Type 304L or 316L stainless steel is suggested for welded vessels and tanks. Aluminum type 6061- T6 has been used for wet and anhydrous DMSO, however, it is essential that the solution does not contain acidic or basic compounds.

To prevent DMSO from freezing (65°F melting point), a stainless steel coil is usually installed in storage tanks to keep the contents between 80° and 100°F. Hot water is suggested for circulation through the coil.


DMSO is hygroscopic, similar to glycerin. To keep DMSO anhydrous, atmospheric vessels and tanks may be vented through a dryer containing a suitable desiccant such as silica gel. The desiccant may be supported on a screen with the vent entering just below the screen and parallel to it. A drain (and cleanout) located in the bottom of the dryer may be useful. Carbon steel is satisfactory for the dryer construction.


Gaskets may be either the PTFE envelope type (ChempacTM 92, or as recommended in PTFE of 1/16″ thickness. Kalrez® perfluoroelastomer can be used in place of PTFE.


Centrifugal pumps constructed of T304 or 316 stainless steel with John Crane Type 9, Code QP 191 mechanical seals are suggested.

Pipe and Fittings

For 3/4″ IPS and under, T304 or 316 schedule 40 pipe with 2,000 lb FSS screwed fittings are suggested. Two wraps of PTFE tape provide an effective sealant.

For 1″ IPS and above, T304 or 316 schedule I0S pipe with butt-welded seamless schedule l0S fittings are suggested.


Gate, globe or ball valves with PTFE packing are satisfactory.

Instruments and Tracing

Since DMSO freezes near room temperature, provisions should be made for tracing all pipe lines which carry anhydrous DMSO. Diaphragm sealed instrument pressure connections are recommended. Flange-mounted D/P cells are suggested for level transmission from tanks and vessels.
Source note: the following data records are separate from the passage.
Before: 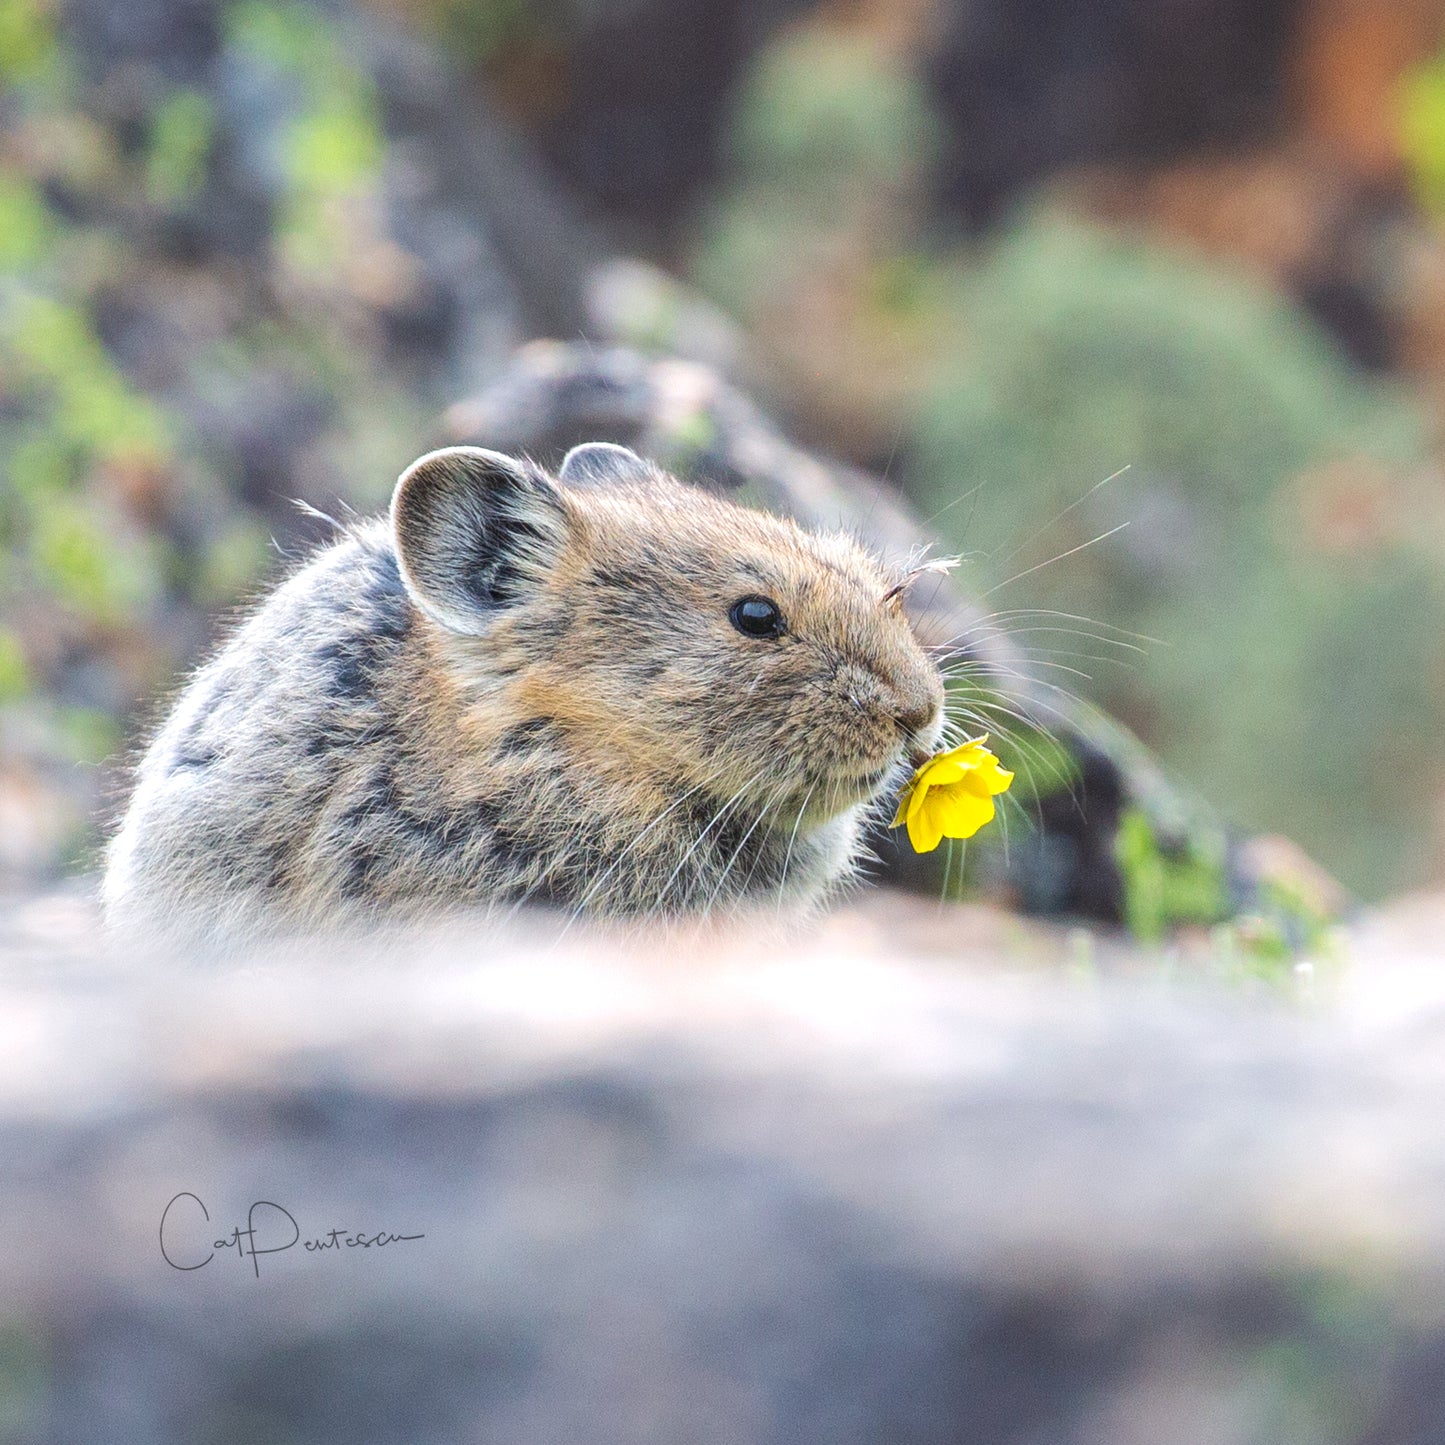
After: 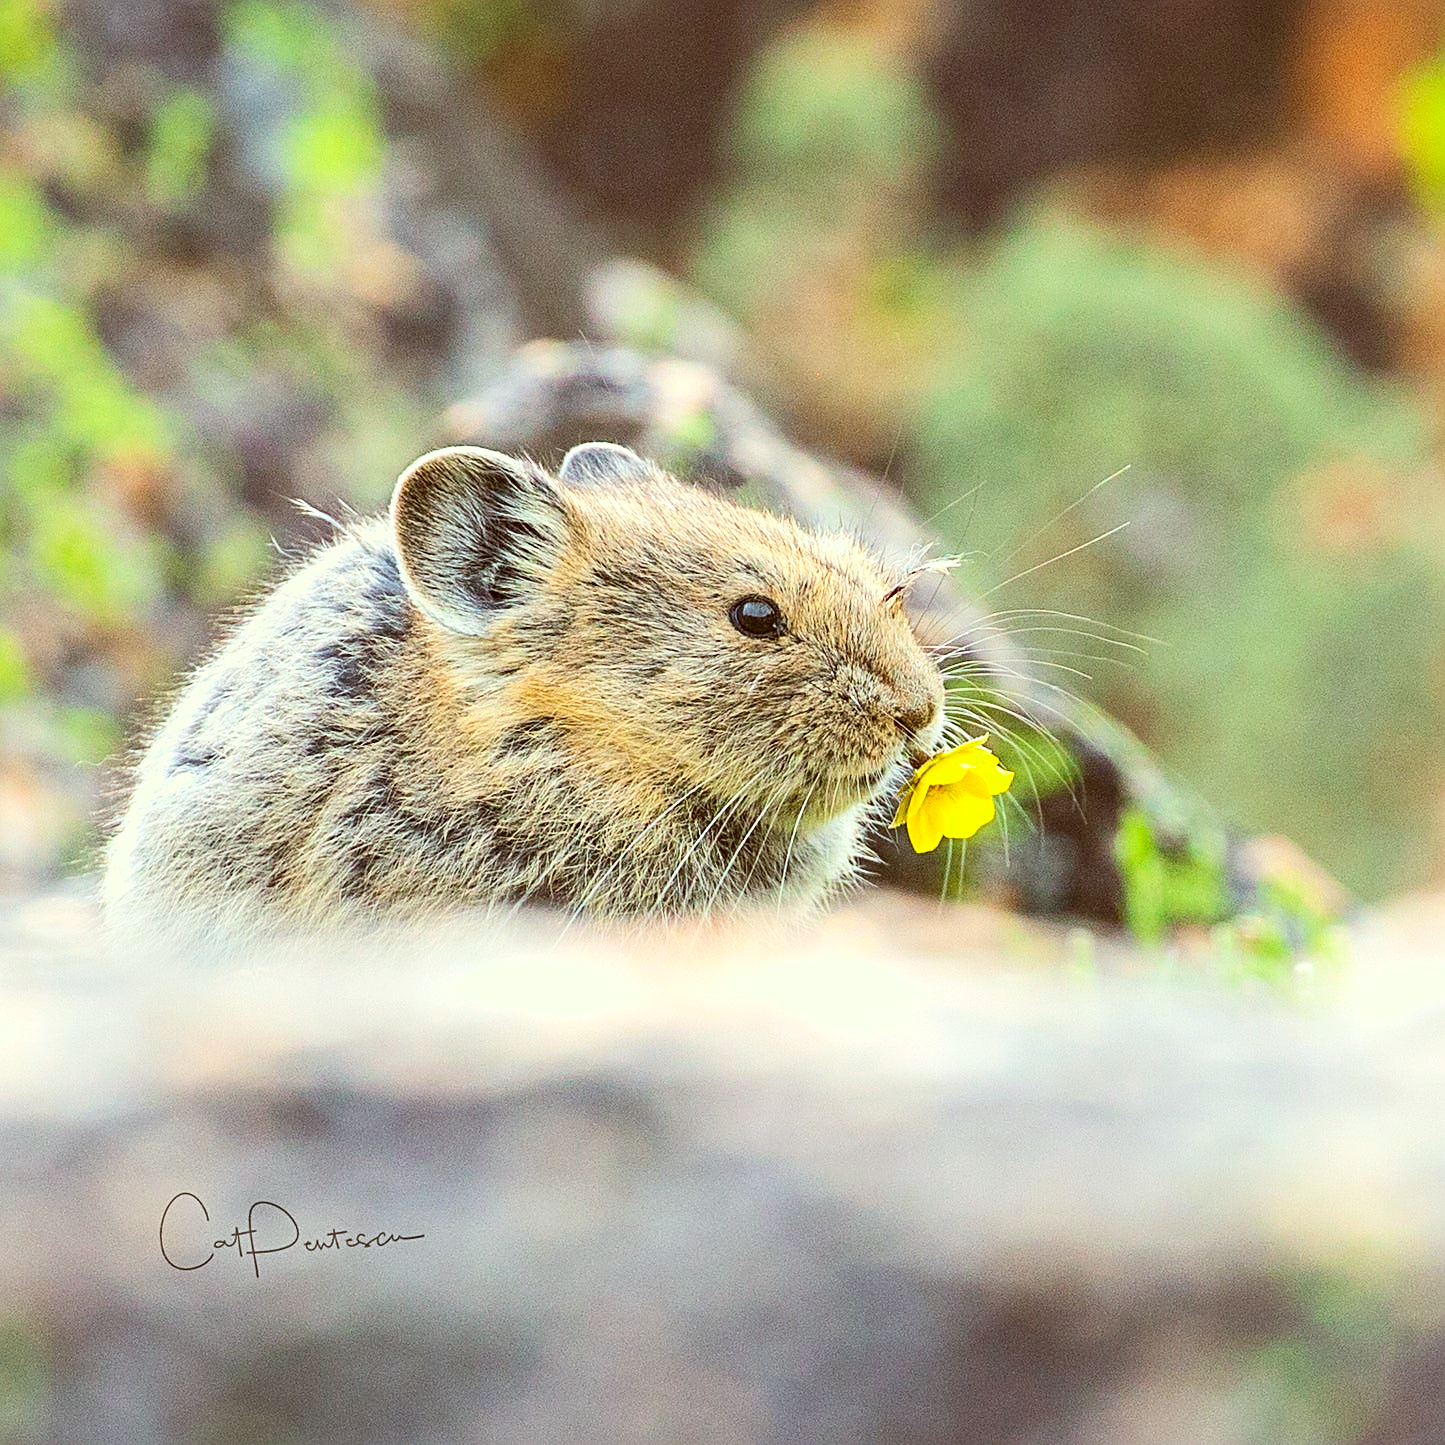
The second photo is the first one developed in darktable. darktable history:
haze removal: compatibility mode true, adaptive false
contrast brightness saturation: contrast 0.198, brightness 0.169, saturation 0.22
sharpen: amount 0.747
color correction: highlights a* -5.62, highlights b* 9.79, shadows a* 9.69, shadows b* 24.68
The information in this bulletin is based on information available to us and on our observations and experiences. However, no warranty is expressed or implied regarding the accuracy of this data, the results to be obtained from the use thereof, or that any use will not infringe any patent. Each user must establish appropriate procedures for off-loading, handling, and use of the product(s). Since conditions for use are beyond our control, we will make no guarantee of results, and assume no liability for damages incurred by off-loading, handling, or use of the product(s). Nothing herein constitutes permission, or recommendation to practice any invention covered by any patent without license from the owner of the patent.